Raccoons rarely show symptoms of the disease but the species that don’t usually play host to this worm (such as woodchucks, squirrels, birds) tend to show abnormal behaviors when infested. They’ll tilt their heads and have difficulty walking or climbing. They may lose their fear of people, circle, roll on the ground, fall over, lay on their sides and paddle their feet, or fall into a coma.

Treatment
If someone has been exposed, or even suspects exposure to raccoon roundworm, seek immediate medical care. If the worms can be killed before they migrate through the body, there’s a very good chance that the disease will beprevented. But if the condition is not treated early, recovery is less assured. Raccoon roundworm infections are very difficult to diagnose in people.

Hookworms penetrate the skin and the larvae move around underneath the skin causing inflammation and irritation. It presents as an angry red, windy itchy trail visible on the surface of human skin. This is called “Cutaneous
larval migrans.” Some hookworms are able to penetrate deeper into human tissue causing more serious damage to the intestines and other organs.

How do I protect my pets and my family?

  • Have puppies, and kittens dewormed at any early age by your  veterinarian  (over the counter dewormers available at pet and grocery stores are ineffective).
  • Start or keep your pets on a preventive deworming program that treats and controls intestinal parasites.
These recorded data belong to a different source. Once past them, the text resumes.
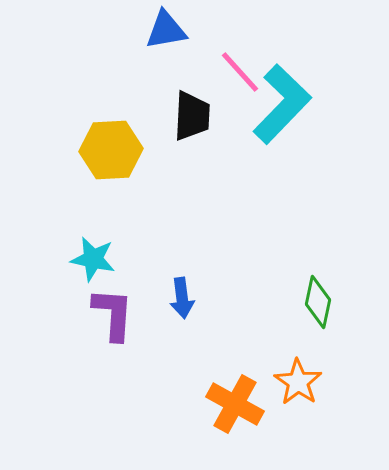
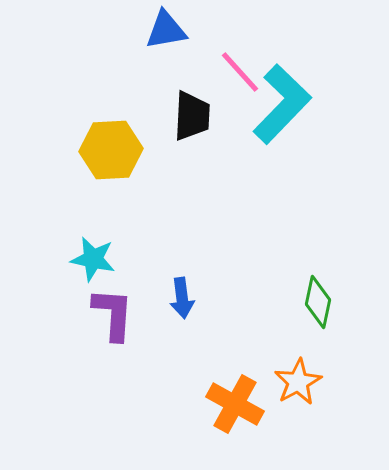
orange star: rotated 9 degrees clockwise
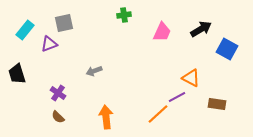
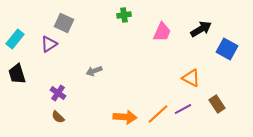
gray square: rotated 36 degrees clockwise
cyan rectangle: moved 10 px left, 9 px down
purple triangle: rotated 12 degrees counterclockwise
purple line: moved 6 px right, 12 px down
brown rectangle: rotated 48 degrees clockwise
orange arrow: moved 19 px right; rotated 100 degrees clockwise
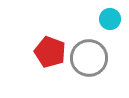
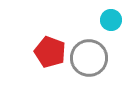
cyan circle: moved 1 px right, 1 px down
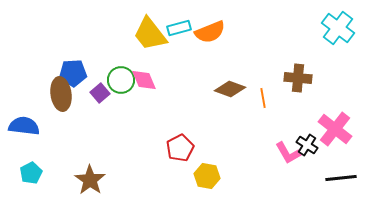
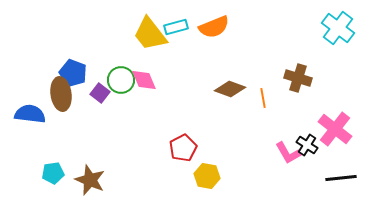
cyan rectangle: moved 3 px left, 1 px up
orange semicircle: moved 4 px right, 5 px up
blue pentagon: rotated 24 degrees clockwise
brown cross: rotated 12 degrees clockwise
purple square: rotated 12 degrees counterclockwise
blue semicircle: moved 6 px right, 12 px up
red pentagon: moved 3 px right
cyan pentagon: moved 22 px right; rotated 20 degrees clockwise
brown star: rotated 12 degrees counterclockwise
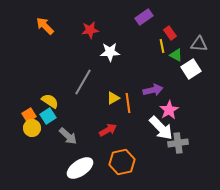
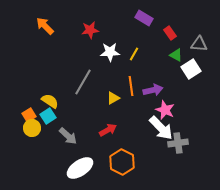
purple rectangle: moved 1 px down; rotated 66 degrees clockwise
yellow line: moved 28 px left, 8 px down; rotated 40 degrees clockwise
orange line: moved 3 px right, 17 px up
pink star: moved 4 px left; rotated 18 degrees counterclockwise
orange hexagon: rotated 20 degrees counterclockwise
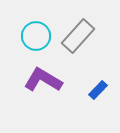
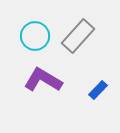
cyan circle: moved 1 px left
The use of drugs to control parasites is not sufficient alone, so complimentary measures must be implemented to minimize the risk to both our pets and human family members.

  • Have fecal samples analyzed from all pets in the household twice yearly for the first year of life and then annually thereafter.
  • Keep play areas, lawns and gardens around your home free of animal waste on a daily basis. Cover  sandboxes so cats aren’t tempted to use it as a giant litter pan.

Stoop and Scoop! This is one of the best preventive measures anyone can take yet most people are lax about their own backyards.

  • Observe appropriate personal hygiene practices especially before meals and encourage children to do the same.
  • Wear gloves when gardening or working in soil.
  • Discourage wildlife, especially raccoons by not leaving any trash cans outside, and by blocking the underneath of sheds, decks
    etc. so that they aren’t tempted to take refuge there.
  • Have a certain “spot” where you train your dog to do his business. It’s easier to clean one section of the yard thanthe whole thing.
  • Be especially careful about washing after handling pets that are coprophagous.
  • Finally, it is difficult but not impossible to decontaminate soil, but you have to replace the top 15 cm because the eggs stay near the surface.

Sometimes, preventing a parasitic infection can seem impossible, but with a little common sense and preventive measures, you can keep your pets and family free from parasites and the health risks they pose.